Hello Stephen Lankton,

I am currently struggling with "The Answer Within" and could use some guidance. Specifically, I am having difficulty visualizing (or seeing in my clients) the features of search phenomenon. I know the words to describe it (eye movement, head set, flattened cheeks, staring, motionless, catalepsy, slowed breathing, pupil dilation), however that is not translating into me being able to see it when it is happening. I might be looking for something more pronounced, or maybe the visual cues are going by more quickly than I am processing.

While you supply ample examples in "The Answer Within," I don't have that material on video. I do have "The Artistry of Milton H. Erickson," "The Reverse Set in Hypnotic Induction," "The Process of Hypnotic Induction," Symbolic Hypnotherapy," and "So You Wanted a Trance Demonstrated Today." Would you be willing to point to specific moments in any of those in which there is evidence of search phenomenon?

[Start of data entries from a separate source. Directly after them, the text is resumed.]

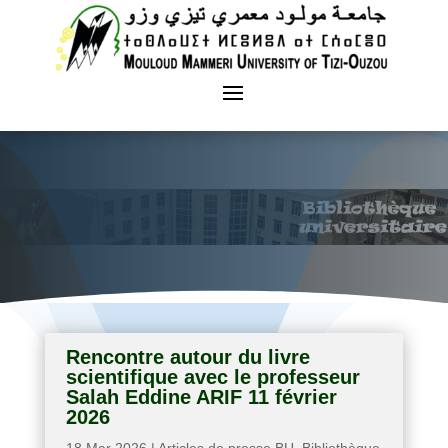
Rencontre autour du livre
scientifique avec le professeur
Salah Eddine ARIF 11 février
2026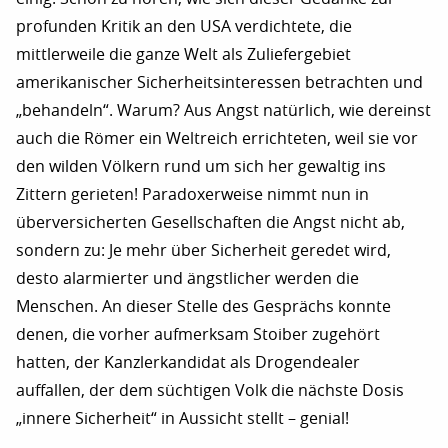
profunden Kritik an den USA verdichtete, die
mittlerweile die ganze Welt als Zuliefergebiet
amerikanischer Sicherheitsinteressen betrachten und
„behandeln“. Warum? Aus Angst natürlich, wie dereinst
auch die Römer ein Weltreich errichteten, weil sie vor
den wilden Völkern rund um sich her gewaltig ins
Zittern gerieten! Paradoxerweise nimmt nun in
überversicherten Gesellschaften die Angst nicht ab,
sondern zu: Je mehr über Sicherheit geredet wird,
desto alarmierter und ängstlicher werden die
Menschen. An dieser Stelle des Gesprächs konnte
denen, die vorher aufmerksam Stoiber zugehört
hatten, der Kanzlerkandidat als Drogendealer
auffallen, der dem süchtigen Volk die nächste Dosis
„innere Sicherheit“ in Aussicht stellt – genial!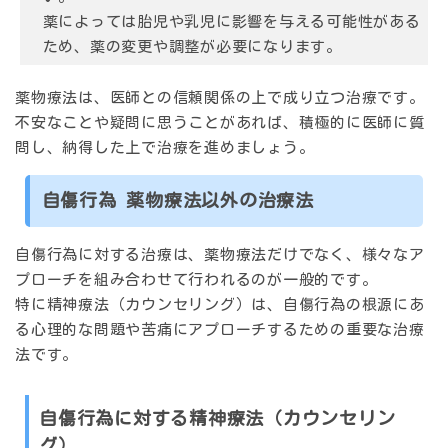
薬によっては胎児や乳児に影響を与える可能性がある
ため、薬の変更や調整が必要になります。
薬物療法は、医師との信頼関係の上で成り立つ治療です。
不安なことや疑問に思うことがあれば、積極的に医師に質
問し、納得した上で治療を進めましょう。
自傷行為 薬物療法以外の治療法
自傷行為に対する治療は、薬物療法だけでなく、様々なア
プローチを組み合わせて行われるのが一般的です。
特に精神療法（カウンセリング）は、自傷行為の根源にあ
る心理的な問題や苦痛にアプローチするための重要な治療
法です。
自傷行為に対する精神療法（カウンセリン
グ）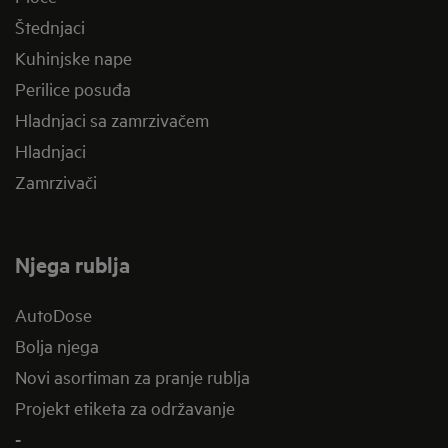
Štednjaci
Kuhinjske nape
Perilice posuđa
Hladnjaci sa zamrzivačem
Hladnjaci
Zamrzivači
Njega rublja
AutoDose
Bolja njega
Novi asortiman za pranje rublja
Projekt etiketa za održavanje
-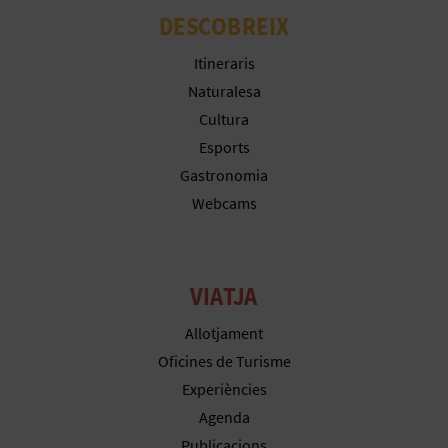
R
DESCOBREIX
E
Itineraris
G
Naturalesa
I
Cultura
Esports
S
Gastronomia
T
Webcams
R
E
VIATJA
E
Allotjament
M
Oficines de Turisme
Experiències
P
Agenda
R
Publicacions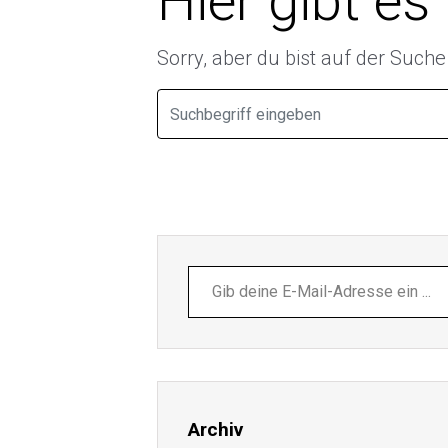
Hier gibt es
Sorry, aber du bist auf der Such
Gib
deine
E-
Mail-
Adresse
ein ...
Archiv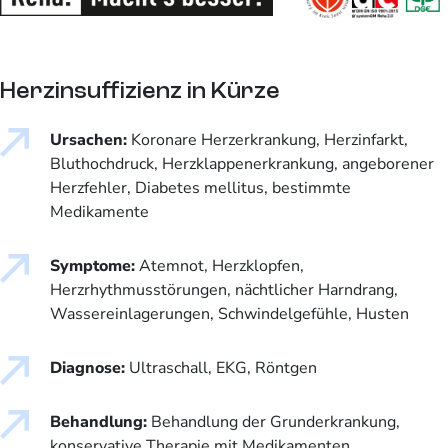
Herzinsuffizienz in Kürze
Ursachen:
Koronare Herzerkrankung, Herzinfarkt,
Bluthochdruck, Herzklappenerkrankung, angeborener
Herzfehler, Diabetes mellitus, bestimmte
Medikamente
Symptome:
Atemnot, Herzklopfen,
Herzrhythmusstörungen, nächtlicher Harndrang,
Wassereinlagerungen, Schwindelgefühle, Husten
Diagnose:
Ultraschall, EKG, Röntgen
Behandlung:
Behandlung der Grunderkrankung,
konservative Therapie mit Medikamenten,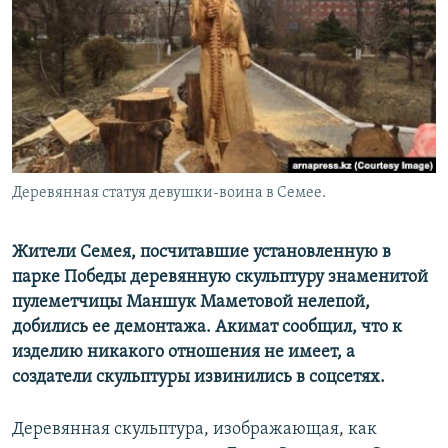
Деревянная статуя девушки-воина в Семее.
Жители Семея, посчитавшие установленную в
парке Победы деревянную скульптуру знаменитой
пулеметчицы Маншук Маметовой нелепой,
добились ее демонтажа. Акимат сообщил, что к
изделию никакого отношения не имеет, а
создатели скульптуры извинились в соцсетях.
Деревянная скульптура, изображающая, как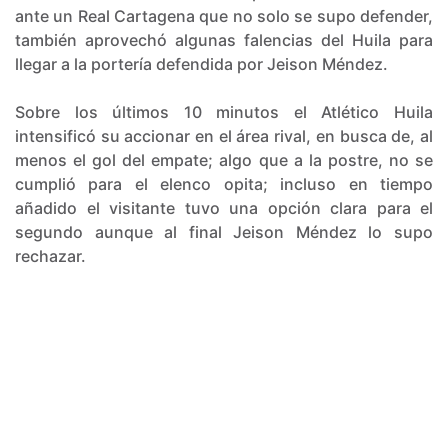
ante un Real Cartagena que no solo se supo defender,
también aprovechó algunas falencias del Huila para
llegar a la portería defendida por Jeison Méndez.
Sobre los últimos 10 minutos el Atlético Huila
intensificó su accionar en el área rival, en busca de, al
menos el gol del empate; algo que a la postre, no se
cumplió para el elenco opita; incluso en tiempo
añadido el visitante tuvo una opción clara para el
segundo aunque al final Jeison Méndez lo supo
rechazar.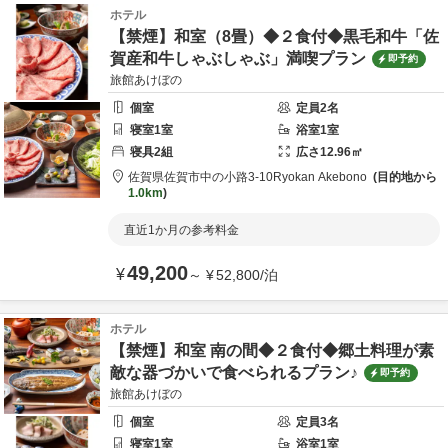
ホテル
【禁煙】和室（8畳）◆２食付◆黒毛和牛「佐
賀産和牛しゃぶしゃぶ」満喫プラン
即予約
旅館あけぼの
個室
定員
2
名
寝室
1
室
浴室
1
室
寝具
2
組
広さ
12.96
㎡
佐賀県
佐賀市
中の小路3-10
Ryokan Akebono
目的地から
1.0km
直近1か月の参考料金
49,200
¥
～
¥
52,800
/
泊
ホテル
【禁煙】和室 南の間◆２食付◆郷土料理が素
敵な器づかいで食べられるプラン♪
即予約
旅館あけぼの
個室
定員
3
名
寝室
1
室
浴室
1
室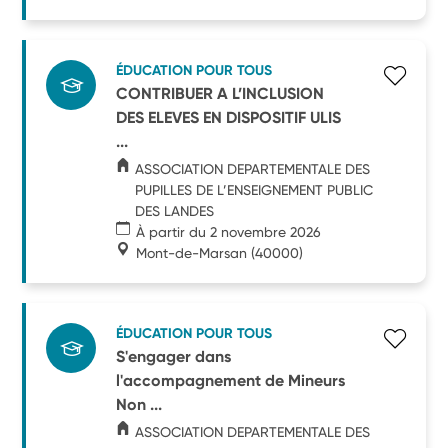
ÉDUCATION POUR TOUS
CONTRIBUER A L’INCLUSION
DES ELEVES EN DISPOSITIF ULIS
...
ASSOCIATION DEPARTEMENTALE DES
PUPILLES DE L’ENSEIGNEMENT PUBLIC
DES LANDES
À partir du 2 novembre 2026
Mont-de-Marsan
(40000)
ÉDUCATION POUR TOUS
S'engager dans
l'accompagnement de Mineurs
Non ...
ASSOCIATION DEPARTEMENTALE DES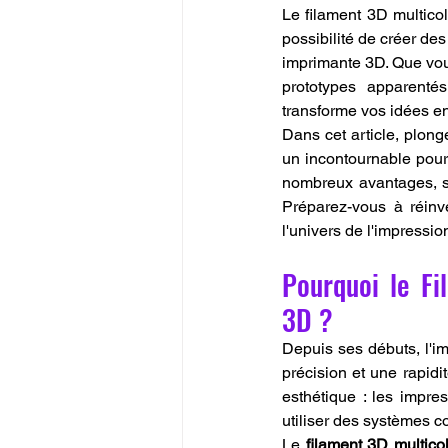
Le filament 3D multicolo
possibilité de créer des
imprimante 3D. Que vous
prototypes apparenté
transforme vos idées en
Dans cet article, plong
un incontournable pour 
nombreux avantages, se
Préparez-vous à réinv
l'univers de l'impressio
Pourquoi le Fil
3D ?
Depuis ses débuts, l'i
précision et une rapidi
esthétique : les impres
utiliser des systèmes c
Le 
filament 3D multico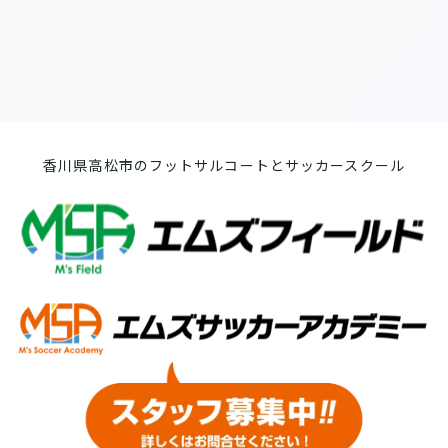
香川県高松市のフットサルコートとサッカースクール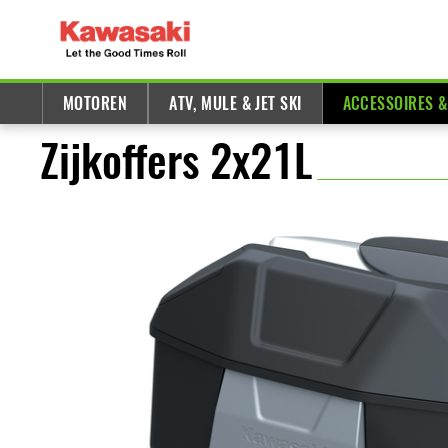
MOTOREN
ATV, MULE & JET SKI
ACCESSOIRES 
Zijkoffers 2x21L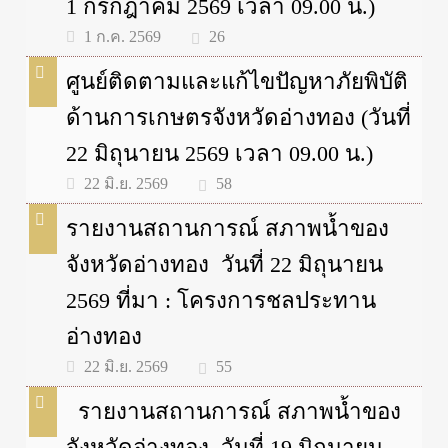
1 กรกฎาคม 2569 เวลา 09.00 น.)
26
1 ก.ค. 2569
ศูนย์ติดตามและแก้ไขปัญหาภัยพิบัติ
ด้านการเกษตรจังหวัดอ่างทอง (วันที่
22 มิถุนายน 2569 เวลา 09.00 น.)
58
22 มิ.ย. 2569
รายงานสถานการณ์ สภาพน้ำของ
จังหวัดอ่างทอง วันที่ 22 มิถุนายน
2569 ที่มา : โครงการชลประทาน
อ่างทอง
55
22 มิ.ย. 2569
รายงานสถานการณ์ สภาพน้ำของ
จังหวัดอ่างทอง วันที่ 19 มิถุนายน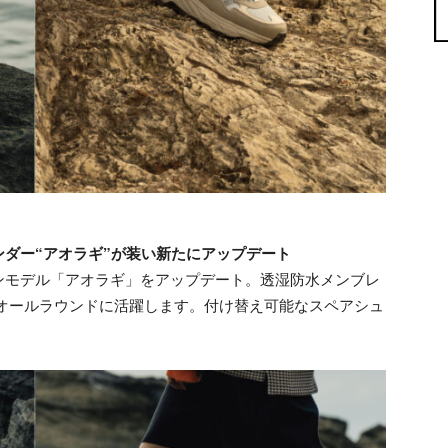
ダー“アオラギ”が装い新たにアップデート
ンモデル「アオラギ」をアップデート。透湿防水メンブレ
能性でオールラウンドに活躍します。付け替え可能なスペアシュ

Or to point to references of the search phenomenon in any of those? Or, for that matter, to any other visual materials with descriptions/commentary on "what to look for?"

Along the same lines, I'm having difficulties with ideomotor behavior. While I notice clients' movements, I generally don't know what they are signalling. About as far as I've gotten with this is understanding very obvious instances, like in Dr. Erickson's work with Monde, he "asks for" arm levitation and she levitates her arm. Okay, I've got that she's responsive to him. And when I'm working with an angry adolescent who flips off his mother, I can ballpark what he's thinking at the time. I'm missing the more "subtle" cues. Specifically how to translate ideomotor behavior into something meaningful in the conversation? Is "'X' movement" or "'X' physiological change" a signal of engagement, disengagement, identification, resource retrieval, disinterest, etc? How do you know the difference between a signal that someone is "tracking you," and/or has identified/recognized a resource, and/or is maybe just scratching an itch, for example? Are there visual examples that you would be willing to point to?